Passage –
Causally coherent structures in turbulent dynamical systems

Abstract

The extraction of spatio-temporal coherence in high-dimensional, chaotic, non-linear dynamical systems, such as turbulent flows, remains a fundamental challenge in physics, mathematics and engineering. In this work, we employ Shannon transfer entropy (TE) to identify causally coherent motions in a zero-pressure-gradient turbulent boundary layer (TBL). This causality metric, rooted in information theory, enables the identification of sources and targets in dynamical systems using the corresponding time series. However, TE requires sophisticated tuning of various hyperparameters, such as the Markovian order of the source ($m$), which can spatially vary in wall-bounded turbulent flow. Here, we present an adaptive tuning and discuss the influence of $m$ across different TBLs. We introduce the concept of causally coherent structures (CCS), i.e. coherent structures interpreted as spatio-temporal patterns of causality. Moreover, the net transfer entropy flux is also utilised to identify boundary layer locations acting either as sources or targets. The standard viscous, logarithmic, and outer layers are characterised by information fluxes, highlighting, for example, dominant top-down interactions between the inner and outer layers, analogously to the classical energy cascade. This work extends techniques previously employed in the literature, such as correlation and spectral analysis, and presents an approach that is inherently general and applicable to a wide range of chaotic dynamical systems, with applications in cognitive sciences, systems biology and finance.

Exercise objective – Reproduce the whole abstract on causally coherent structures in turbulent systems word for word, from its title to its final sentence.

[Stored data entries]
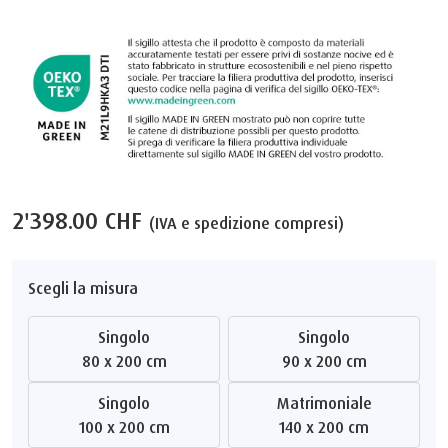
2'398.00 CHF
(IVA e spedizione compresi)
Scegli la misura
Singolo
Singolo
80 x 200 cm
90 x 200 cm
Singolo
Matrimoniale
100 x 200 cm
140 x 200 cm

The answer –
Causally coherent structures in turbulent dynamical systems

Abstract

The extraction of spatio-temporal coherence in high-dimensional, chaotic, non-linear dynamical systems, such as turbulent flows, remains a fundamental challenge in physics, mathematics and engineering. In this work, we employ Shannon transfer entropy (TE) to identify causally coherent motions in a zero-pressure-gradient turbulent boundary layer (TBL). This causality metric, rooted in information theory, enables the identification of sources and targets in dynamical systems using the corresponding time series. However, TE requires sophisticated tuning of various hyperparameters, such as the Markovian order of the source ($m$), which can spatially vary in wall-bounded turbulent flow. Here, we present an adaptive tuning and discuss the influence of $m$ across different TBLs. We introduce the concept of causally coherent structures (CCS), i.e. coherent structures interpreted as spatio-temporal patterns of causality. Moreover, the net transfer entropy flux is also utilised to identify boundary layer locations acting either as sources or targets. The standard viscous, logarithmic, and outer layers are characterised by information fluxes, highlighting, for example, dominant top-down interactions between the inner and outer layers, analogously to the classical energy cascade. This work extends techniques previously employed in the literature, such as correlation and spectral analysis, and presents an approach that is inherently general and applicable to a wide range of chaotic dynamical systems, with applications in cognitive sciences, systems biology and finance.